Analysis of feature parameters

In this study, after feature screening, LASSO retained two morphology features: surface-volume ratio and volume. The morphological features mainly described the 3D size and the shape of tumors18,19, among which the surface-volume ratio equaled to the surface of the VOI divided by the volume, while the tumor volume was calculated by multiplying the pixel numbers of the tumor area by the pixel size, which provided information about the lesion size. Similar to previous research20, our analysis showed that there was significant difference in age, maximum tumor diameter and tumor morphology between the two groups. The onset age in the high-risk group was greater than that in the low-risk group, so we speculated that higher grade tumors may present later in life. Among the final 10 features selected for model construction, the coefficient of volume was the largest, which indicated that the lesion size and the morphology of GIST were closely related to risk grading. The larger the volume, the smaller the SurfaceVolumeRatio, the higher the risk of GIST. These observation were further backed by the fact that only the parameters of maximum tumor diameter and tumor morphology exhibited statistical significance in the analysis of the general patient information.

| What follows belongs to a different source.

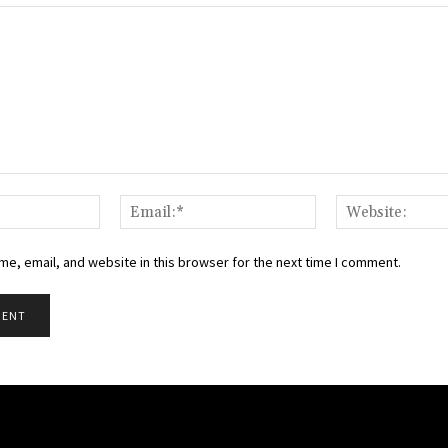
Name:*
Email:*
e, email, and website in this browser for the next time I comment.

The gray level co-occurrence matrix(GLCM) represents the joint probability of some pixel sets with a certain gray value11. The GLCM Correlation reflects the local gray level correlation in the image. Nine GLCM parameters (such as inertia, total entropy, full angle energy, correlation, and full-angle diagonal correlation) are included in the feature-screening results. These features describe the 2D spatial distribution of gray intensity10,19 that suggest, from another perspective, that the differences in the inner texture of tumors are important factors that influence tumor risk grading. The more uniform the GLCM matrix element value, the greater the correlation. The bigger the Inertia is, the higher the heterogeneity of pathological tissue; Entropy reflect inhomogeneity or complexity of the texture in the image, and its large value indicates a uniform texture pattern with regular changes. GLCMEnergy is the opposite, it reflects the uniformity of the gray distribution. LongRunHighGreyLevelEmphasis and LongRunLowGreyLevelEmphasis is the RLM features, which describe the roughness and smoothness of the image8,12,17. In this study, the Volume, Entropy, Inertia and LongRunHighGreyLevelEmphasis in high-risk GIST were greater than low-risk GIST, which indicated that the more heterogeneous in enhanced CT imaging, the greater the possibility of high-risk. The Correlation, GLCMEnergy in high-risk GIST were less than low-risk GIST, which indicated that the more uniform the pixel value and the more uniform the gray distribution. Among all selected parameters in this study, the numbers of gray level co-occurrence matrix and the run length matrix were the largest, which indicates that the texture distribution and spatial heterogeneity inside the tumors are closely related to tumor differentiation.

Limitations

This study has several limitations. First, in this study, ROI was selected only from the solid portion of the tumor instead of from the calcified, hemorrhagically necrotic portion inside the tumor, thereby ignoring the significance of these special components in distinguishing tumors. Second, other important clinical indicators of GIST, such as the Ki67 expression, were not studied. Finally, the practicability of the prediction model warrants further verification by the big data and multi-institutional validation to be collected from prospective studies.

Conclusions

The CT-enhanced radiomics model proposed in this paper demonstrated a good predicative power with significant potential value for the evaluation of the GIST risk status.